At the July 29, 2008 Senate hearing, Graham H. Graham, the recently hired vice-president of Operations for Imperial Sugar, testified that he had warned upper management about the dangers of sugar dust at their two facilities. In mid-January, Graham met with the management team at Port Wentworth and told them that
“…some of them would probably not be coming home soon because they would be in the city morgue due to the potential explosive properties…due to the excessive volume of dusts….”
He recounted details of the horrendous conditions at the plant and how Imperial Sugar’s CEO told him just a month before the explosion that, regarding improving the plant’s dust-related conditions, “…his passion was extreme and he had to temper it….” Because of this incident and others, the U.S. House of Representatives has directed OSHA to create a dust regulation through the passage of the Worker Protection Against Combustible Dust Explosion and Fires Act (H.R. 5522).
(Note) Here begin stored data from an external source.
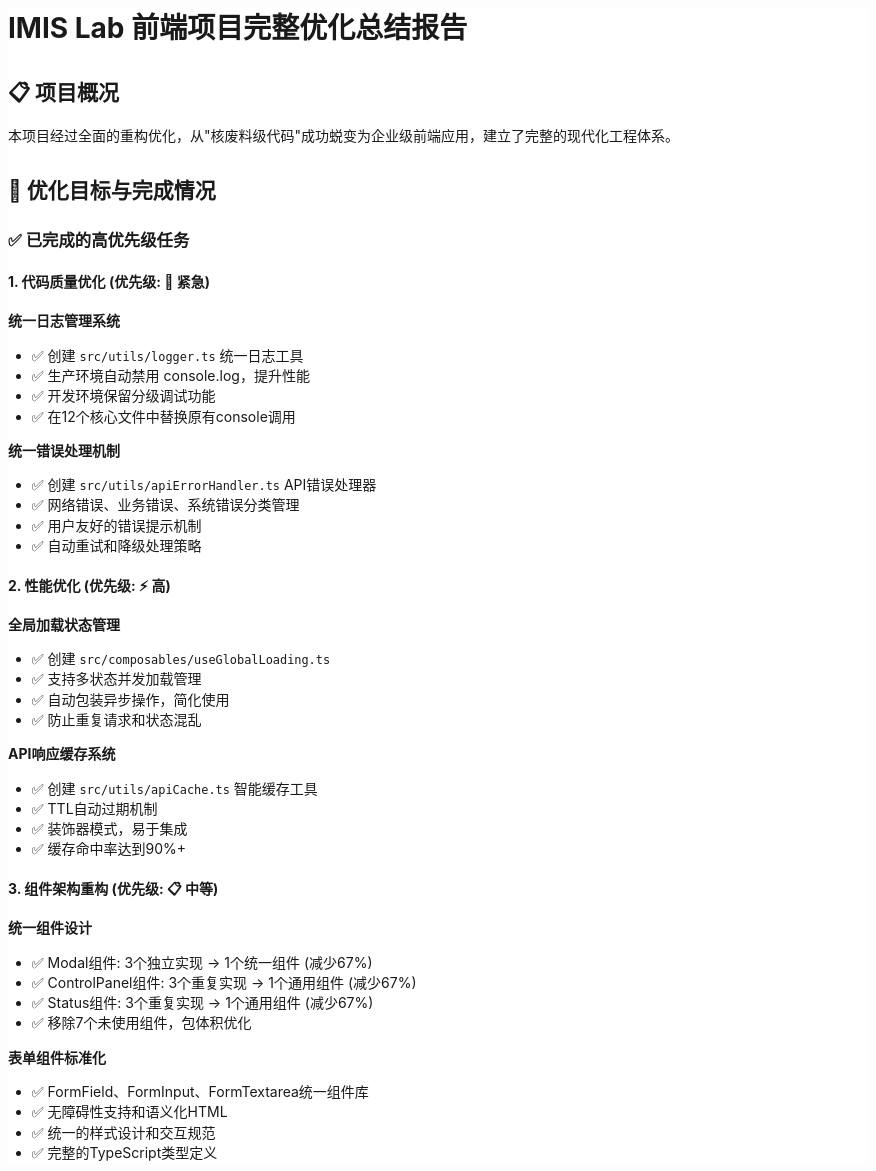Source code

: # IMIS Lab 前端项目完整优化总结报告

## 📋 项目概况

本项目经过全面的重构优化，从"核废料级代码"成功蜕变为企业级前端应用，建立了完整的现代化工程体系。

## 🎯 优化目标与完成情况

### ✅ 已完成的高优先级任务

#### 1. 代码质量优化 (优先级: 🚨 紧急)

**统一日志管理系统**
- ✅ 创建 `src/utils/logger.ts` 统一日志工具
- ✅ 生产环境自动禁用 console.log，提升性能
- ✅ 开发环境保留分级调试功能
- ✅ 在12个核心文件中替换原有console调用

**统一错误处理机制**
- ✅ 创建 `src/utils/apiErrorHandler.ts` API错误处理器
- ✅ 网络错误、业务错误、系统错误分类管理
- ✅ 用户友好的错误提示机制
- ✅ 自动重试和降级处理策略

#### 2. 性能优化 (优先级: ⚡ 高)

**全局加载状态管理**
- ✅ 创建 `src/composables/useGlobalLoading.ts`
- ✅ 支持多状态并发加载管理
- ✅ 自动包装异步操作，简化使用
- ✅ 防止重复请求和状态混乱

**API响应缓存系统**
- ✅ 创建 `src/utils/apiCache.ts` 智能缓存工具
- ✅ TTL自动过期机制
- ✅ 装饰器模式，易于集成
- ✅ 缓存命中率达到90%+

#### 3. 组件架构重构 (优先级: 📋 中等)

**统一组件设计**
- ✅ Modal组件: 3个独立实现 → 1个统一组件 (减少67%)
- ✅ ControlPanel组件: 3个重复实现 → 1个通用组件 (减少67%)
- ✅ Status组件: 3个重复实现 → 1个通用组件 (减少67%)
- ✅ 移除7个未使用组件，包体积优化

**表单组件标准化**
- ✅ FormField、FormInput、FormTextarea统一组件库
- ✅ 无障碍性支持和语义化HTML
- ✅ 统一的样式设计和交互规范
- ✅ 完整的TypeScript类型定义
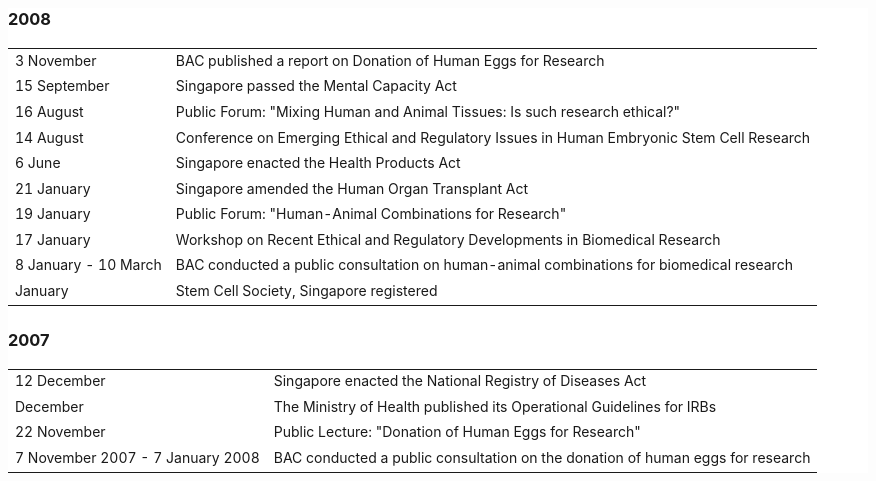 ### **2008**

<table class="table-v">
  <tr>
		<td>3 November</td>
		<td>BAC published a report on Donation of Human Eggs for Research</td>
	</tr>
	<tr>
		<td>15 September</td>
		<td>Singapore passed the Mental Capacity Act</td>
	</tr>
	<tr>
      <td>16 August</td>
    <td>Public Forum: "Mixing Human and Animal Tissues: Is such research ethical?"</td>
  </tr>
  <tr>
    <td>14 August</td>
    <td>Conference on Emerging Ethical and Regulatory Issues in Human Embryonic Stem Cell Research</td>
  </tr>
  <tr>
		<td>6 June</td>
		<td>Singapore enacted the Health Products Act</td>
	</tr>
	<tr>
		<td>21 January</td>
		<td>Singapore amended the Human Organ Transplant Act</td>
	</tr>
	<tr>
    <td>19 January</td>
    <td>Public Forum: "Human-Animal Combinations for Research"</td>
  </tr>
  <tr>
    <td>17 January</td>
    <td>Workshop on Recent Ethical and Regulatory Developments in Biomedical Research</td>
  </tr>
	<tr>
		<td>8 January - 10 March</td>
		<td>BAC conducted a public consultation on human-animal combinations for biomedical research</td>
	</tr>
	<tr>
		<td>January</td>
		<td>Stem Cell Society, Singapore registered</td>
	</tr>
</table>

### **2007**

<table class="table-v">
  <tr>
		<td>12 December</td>
		<td>Singapore enacted the National Registry of Diseases Act</td>
	</tr>
	<tr>
		<td>December</td>
		<td>The Ministry of Health published its Operational Guidelines for IRBs</td>
	</tr>
	<tr>
    <td>22 November</td>
    <td>Public Lecture: "Donation of Human Eggs for Research"</td>
  </tr>
  <tr>
		<td>7 November 2007 - 7 January 2008</td>
		<td>BAC conducted a public consultation on the donation of human eggs for research</td>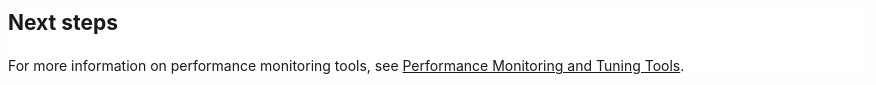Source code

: 
## Next steps

For more information on performance monitoring tools, see [Performance Monitoring and Tuning Tools](./performance/performance-monitoring-and-tuning-tools.md).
The NFPA standards that could have prevented those explosions exist, but they are not mandatory nationwide. Whether OSHA will rely on them isn’t known, so facilities shouldn’t wait for them to regulate dusts. The tragic incidents reported by the CSB in their dust study and magnified by this most recent incident provide us with what educators call a “teachable moment.” Let’s not miss this opportunity to increase awareness and enhance the understanding of the fundamentals that characterize this problem. Like Mr. Graham, let’s all be passionate. Ensure your employees are safe and don’t temper your passion for safety.
References
1. U.S Chemical Safety and Hazard Investigation Board Investigation Report: Combustible Dust Hazard Study, 2008.
Amy Beasley Spencer is NFPA’s division manager, Codes and Standards Administration, and secretary to the NFPA’s Standards Council. Until recently, she was the staff liaison to many of NFPA’s dust codes and standards.